Le flic tourna la poignée. Le médecin écrasa sa main sur la porte. Son costard tremblait comme une voilure.

— Que se passe-t-il ? Pourquoi cette enquête, si longtemps après ?

— On a visité le caveau du gamin, cette nuit. Et cambriolé son école.

— Qui… Qui a fait ça, à votre avis ?

Le lieutenant déclara :

— Je ne sais pas. Mais une chose est sûre : les délits de cette nuit, ce sont les arbres qui cachent la forêt.

20

Il roula longtemps, sur des voies absolument désertes. Dans cette région, les nationales ressemblaient à des départementales, et les départementales à des sentiers vicinaux. Sous le ciel bleu et duveteux, des champs s’étendaient, sans culture ni bétail. Parfois, des pitons rocheux se dressaient dans le paysage et toisaient des vallons argentés, aussi accueillants que des pièges à loup. Traverser ce département, cela signifiait remonter le temps. Un temps où l’agriculture n’existait pas encore.

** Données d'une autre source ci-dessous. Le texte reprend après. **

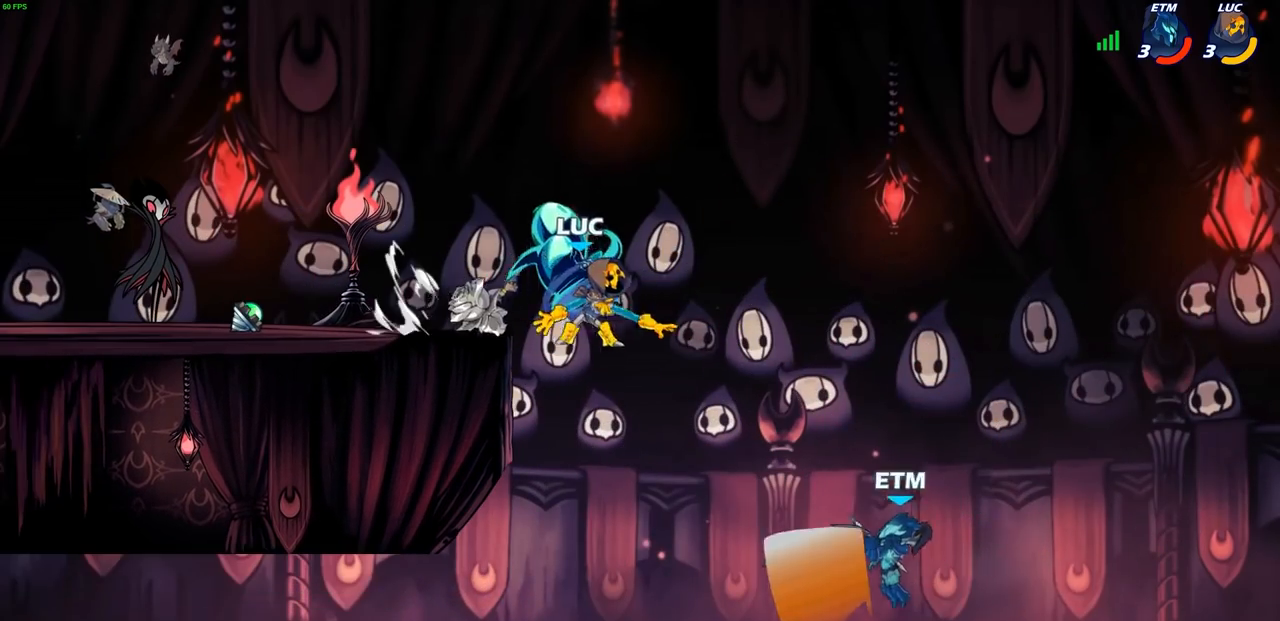
{"dt_ms": 500, "buttons": [], "left_stick": "center", "events": [[150, "CIRCLE", "up"], [150, "left_stick", "center"]]}
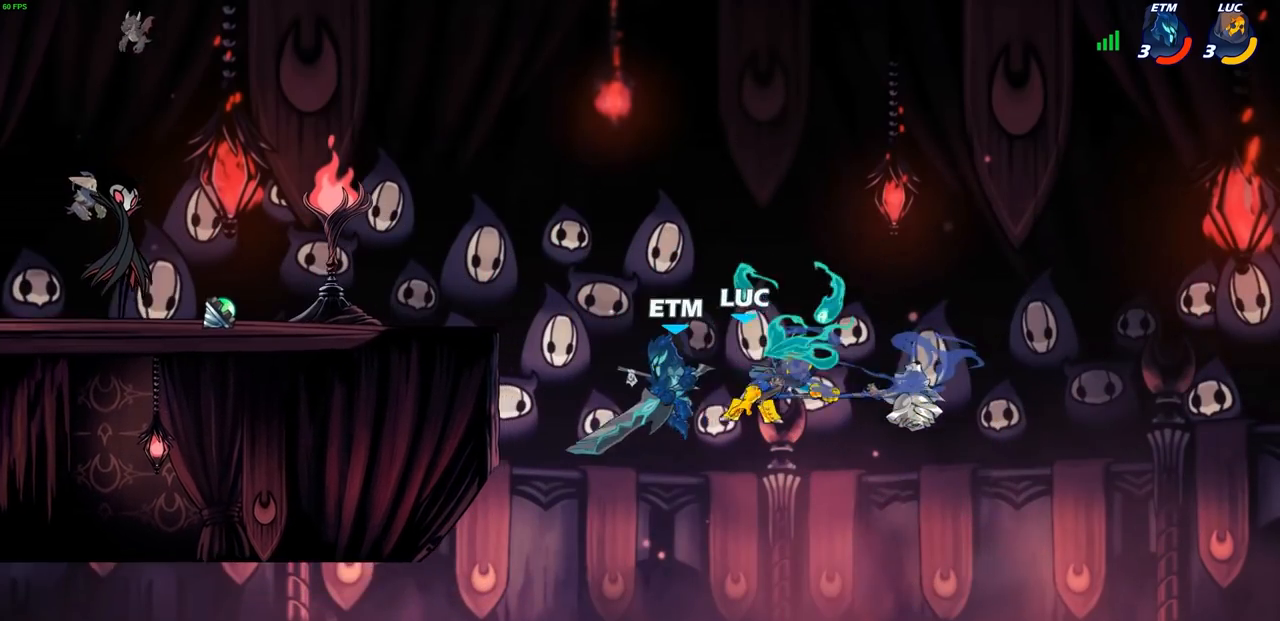
{"dt_ms": 500, "buttons": ["SQUARE"], "left_stick": "left", "events": [[100, "left_stick", "left"], [233, "CROSS", "down"], [367, "CROSS", "up"], [467, "SQUARE", "down"]]}
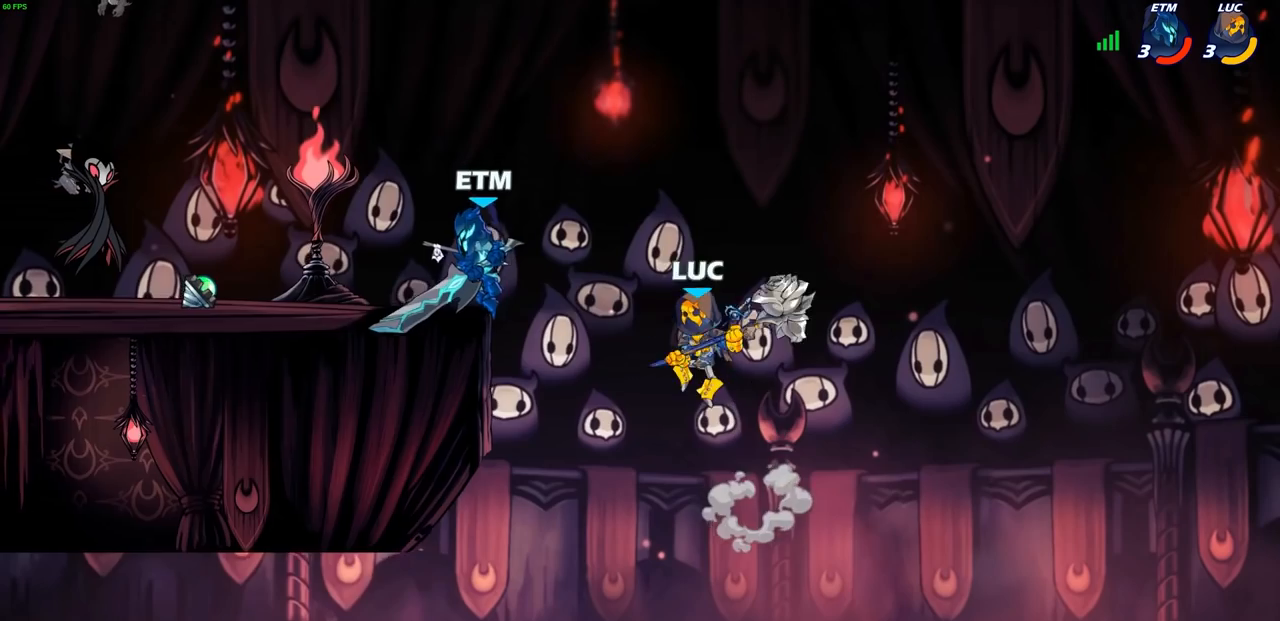
{"dt_ms": 500, "buttons": [], "left_stick": "left", "events": [[83, "SQUARE", "up"]]}
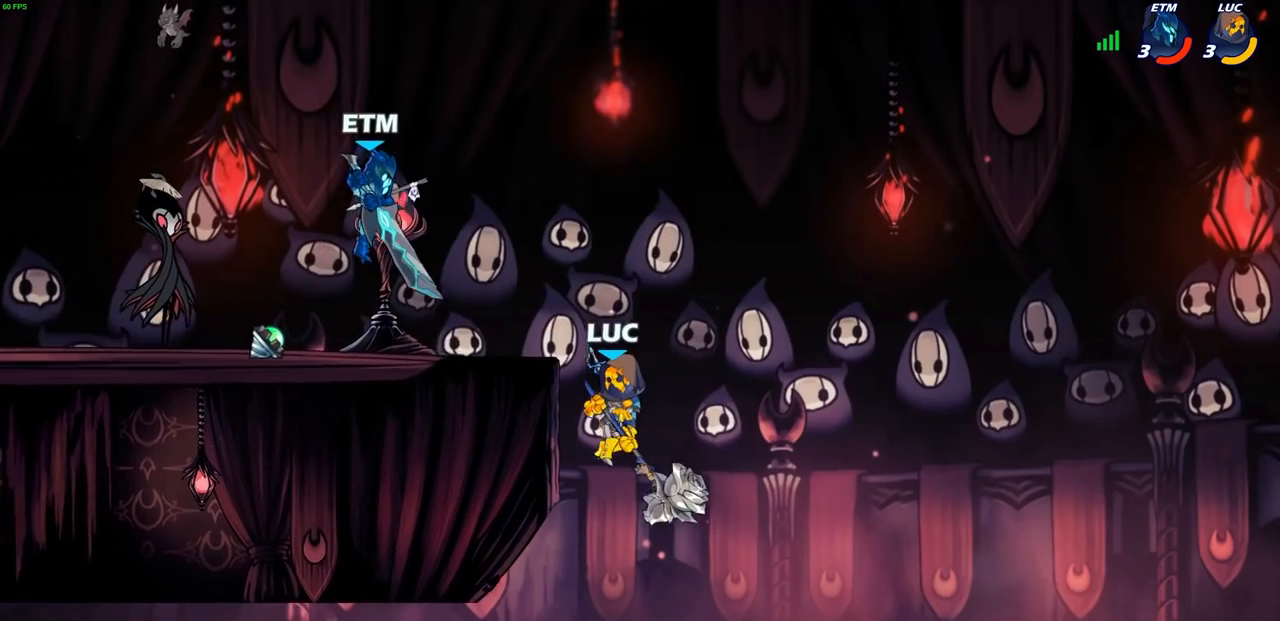
{"dt_ms": 500, "buttons": [], "left_stick": "left", "events": [[167, "left_stick", "up-right"], [267, "left_stick", "left"]]}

Karim était d’abord parti visiter la petite maison de la famille de Jude, dont Macé lui avait donné l’adresse. La masure n’existait plus. A sa place, un tas de ruines et de rocailles émergeait à peine d’un lit d’herbes grises. Le flic aurait pu alors se rendre au cadastre, chercher le nom du propriétaire, mais il avait préféré rejoindre Cahors, dans l’intention d’interroger Jean-Pierre Cau, le photographe attitré de l’école Jean-Jaurès, celui qui avait effectué les clichés scolaires disparus.